** Задание 1 **
Процитируйте фрагмент текста о композиторе Борисе Чайковском: начните с места, где стоят слова «Надо сказать, что», и остановитесь после слов «них начали формироваться.».
** Задание 2 **
Продолжите текст о композиторе Борисе Чайковском, начиная сразу после его последнего предложения.

** Фрагмент текста **
Надо сказать, что многим участникам, особенно молодым, студентам колледжей и даже многим студентам вузов было непросто: конкурс и по музыке, и по смысловому наполнению был более чем «взрослым». Но главное, что с творчеством Бориса Чайковского они УЖЕ повстречались (а ведь могли бы так и не встретиться никогда, если б не конкурс! Борис Чайковский в классический певческий репертуар не входит…), так что определённые, думается, правильные взгляды на современную музыку у них начали формироваться.
Если продолжать движение по линии жизни и творчества композитора, то видно, что здесь после Лермонтова долгие годы – никакой вокальной музыки: симфонические вещи, два квартета, два трио, два концерта, сонаты… И вдруг, в 1965 году «Четыре стихотворения» не на чьи-нибудь слова, а на Иосифа Бродского, – осужденного как «тунеядца», «не умевшего работать и достаточно зарабатывать»! И каким невероятным образом эти стихи в переписанном виде (напечатать их было невозможно) попали в руки композитору? Возможно, их передала ему его бывшая классная руководитель Фрида Вигдорова, та самая (!), что в 1964-ом году записала абсурдные, позорные для советской власти судебные слушания по делу поэта, благодаря публикации которых, в том числе за границей, удалось потом добиться освобождения его из ссылки. Судьба! Иначе не назовёшь. Не у всех учителя оказываются журналистами и общественными деятелями такого масштаба.

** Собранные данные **
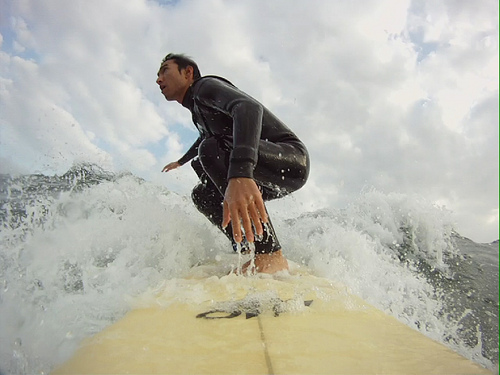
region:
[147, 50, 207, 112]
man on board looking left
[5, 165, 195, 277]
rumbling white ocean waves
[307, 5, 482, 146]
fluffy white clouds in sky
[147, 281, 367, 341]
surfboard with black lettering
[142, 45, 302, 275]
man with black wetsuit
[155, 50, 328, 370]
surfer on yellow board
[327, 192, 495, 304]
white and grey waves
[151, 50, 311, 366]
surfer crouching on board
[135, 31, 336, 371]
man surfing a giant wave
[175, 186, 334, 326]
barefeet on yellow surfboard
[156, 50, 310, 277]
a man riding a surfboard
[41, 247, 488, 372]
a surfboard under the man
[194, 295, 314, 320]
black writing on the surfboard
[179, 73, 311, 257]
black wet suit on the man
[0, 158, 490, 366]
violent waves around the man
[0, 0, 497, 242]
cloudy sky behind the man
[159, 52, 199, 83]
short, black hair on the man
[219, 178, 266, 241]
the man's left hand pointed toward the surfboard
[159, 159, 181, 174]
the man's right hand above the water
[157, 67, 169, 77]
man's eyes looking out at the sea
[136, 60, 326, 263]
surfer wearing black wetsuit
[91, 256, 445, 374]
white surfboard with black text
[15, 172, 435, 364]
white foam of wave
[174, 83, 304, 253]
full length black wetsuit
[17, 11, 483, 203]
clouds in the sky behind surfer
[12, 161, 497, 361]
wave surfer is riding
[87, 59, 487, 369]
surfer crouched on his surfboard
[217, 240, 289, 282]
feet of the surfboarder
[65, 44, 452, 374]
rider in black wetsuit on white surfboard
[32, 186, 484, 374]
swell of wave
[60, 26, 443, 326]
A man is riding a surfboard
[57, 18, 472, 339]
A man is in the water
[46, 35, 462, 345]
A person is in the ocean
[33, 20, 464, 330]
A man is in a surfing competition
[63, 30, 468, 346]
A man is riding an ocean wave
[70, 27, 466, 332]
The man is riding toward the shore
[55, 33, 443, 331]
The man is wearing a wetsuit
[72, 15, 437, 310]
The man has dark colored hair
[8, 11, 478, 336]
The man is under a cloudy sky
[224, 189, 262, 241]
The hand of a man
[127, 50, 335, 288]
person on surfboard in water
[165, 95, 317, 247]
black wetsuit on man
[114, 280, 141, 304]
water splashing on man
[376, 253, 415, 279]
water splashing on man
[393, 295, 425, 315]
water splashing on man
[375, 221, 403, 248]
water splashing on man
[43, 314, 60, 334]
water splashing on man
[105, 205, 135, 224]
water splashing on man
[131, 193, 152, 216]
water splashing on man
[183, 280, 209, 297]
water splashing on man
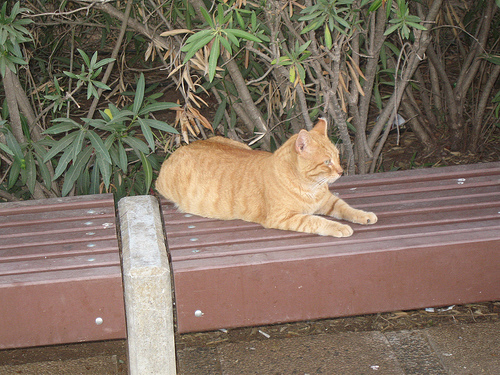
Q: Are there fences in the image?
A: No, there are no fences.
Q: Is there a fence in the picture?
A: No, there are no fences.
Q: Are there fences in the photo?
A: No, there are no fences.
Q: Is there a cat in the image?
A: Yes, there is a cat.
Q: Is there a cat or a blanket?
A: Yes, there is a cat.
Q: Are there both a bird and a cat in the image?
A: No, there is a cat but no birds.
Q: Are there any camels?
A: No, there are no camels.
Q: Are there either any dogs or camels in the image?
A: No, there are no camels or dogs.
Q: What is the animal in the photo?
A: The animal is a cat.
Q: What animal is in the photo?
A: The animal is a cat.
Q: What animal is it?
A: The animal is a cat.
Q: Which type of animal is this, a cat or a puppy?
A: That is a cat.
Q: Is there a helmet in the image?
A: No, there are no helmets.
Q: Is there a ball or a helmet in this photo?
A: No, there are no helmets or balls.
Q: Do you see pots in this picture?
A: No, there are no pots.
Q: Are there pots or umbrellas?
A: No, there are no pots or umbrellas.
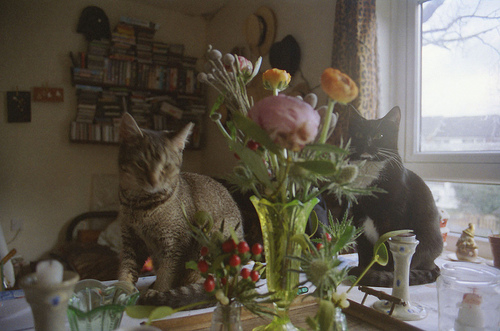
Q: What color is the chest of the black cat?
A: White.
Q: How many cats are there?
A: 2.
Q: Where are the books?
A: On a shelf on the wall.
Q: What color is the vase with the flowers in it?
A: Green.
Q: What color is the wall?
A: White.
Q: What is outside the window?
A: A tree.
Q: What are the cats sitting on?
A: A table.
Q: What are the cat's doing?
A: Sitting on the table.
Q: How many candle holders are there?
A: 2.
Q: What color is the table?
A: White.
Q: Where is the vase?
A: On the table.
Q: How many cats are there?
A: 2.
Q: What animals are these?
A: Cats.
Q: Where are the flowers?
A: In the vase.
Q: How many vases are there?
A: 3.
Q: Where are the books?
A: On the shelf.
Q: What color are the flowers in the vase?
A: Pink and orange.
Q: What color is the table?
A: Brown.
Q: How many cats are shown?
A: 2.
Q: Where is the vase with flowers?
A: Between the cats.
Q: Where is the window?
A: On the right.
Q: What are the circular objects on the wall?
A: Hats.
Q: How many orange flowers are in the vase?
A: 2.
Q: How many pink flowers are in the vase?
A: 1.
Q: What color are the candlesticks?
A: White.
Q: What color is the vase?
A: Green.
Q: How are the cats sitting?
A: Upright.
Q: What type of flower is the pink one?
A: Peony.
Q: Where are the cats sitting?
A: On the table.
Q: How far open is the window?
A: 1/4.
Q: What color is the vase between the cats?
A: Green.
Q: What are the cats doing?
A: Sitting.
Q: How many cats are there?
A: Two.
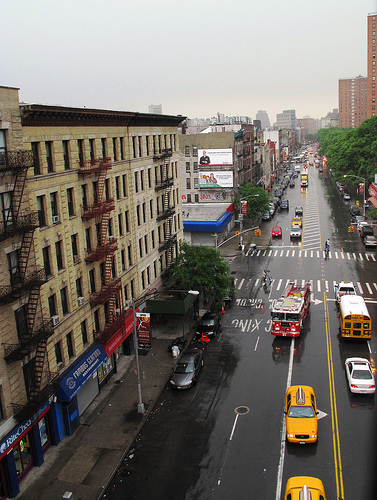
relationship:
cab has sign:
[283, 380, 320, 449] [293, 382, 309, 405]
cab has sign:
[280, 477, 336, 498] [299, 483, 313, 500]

** Ответ 1 **
Надо сказать, что многим участникам, особенно молодым, студентам колледжей и даже многим студентам вузов было непросто: конкурс и по музыке, и по смысловому наполнению был более чем «взрослым». Но главное, что с творчеством Бориса Чайковского они УЖЕ повстречались (а ведь могли бы так и не встретиться никогда, если б не конкурс! Борис Чайковский в классический певческий репертуар не входит…), так что определённые, думается, правильные взгляды на современную музыку у них начали формироваться.

** Ответ 2 **
Все стихи в цикле – стихи молодого поэта (на момент создания сочинения Бродскому 25). Но сколько в них уже своеобразия, сколько необычности в языке, в передаче мысли! Композитором отобраны четыре очень разных, если не сказать, полярных по смыслу стихотворения. Исследователи считают, что в музыке их последовательность и эмоциональный контраст рождают подобие сонатно-симфонического цикла: первое стихотворение – сонатная форма, драматичная, полная накала, второе – скерцо, уход вовне, отстранение, третье – лирическая часть и финал, итог. Не знаю, в какой степени ознакомились конкурсанты (среди которых исполнявших Бродского было гораздо больше, чем Лермонтова) с музыковедческой литературой, но она, несомненно им помогла бы.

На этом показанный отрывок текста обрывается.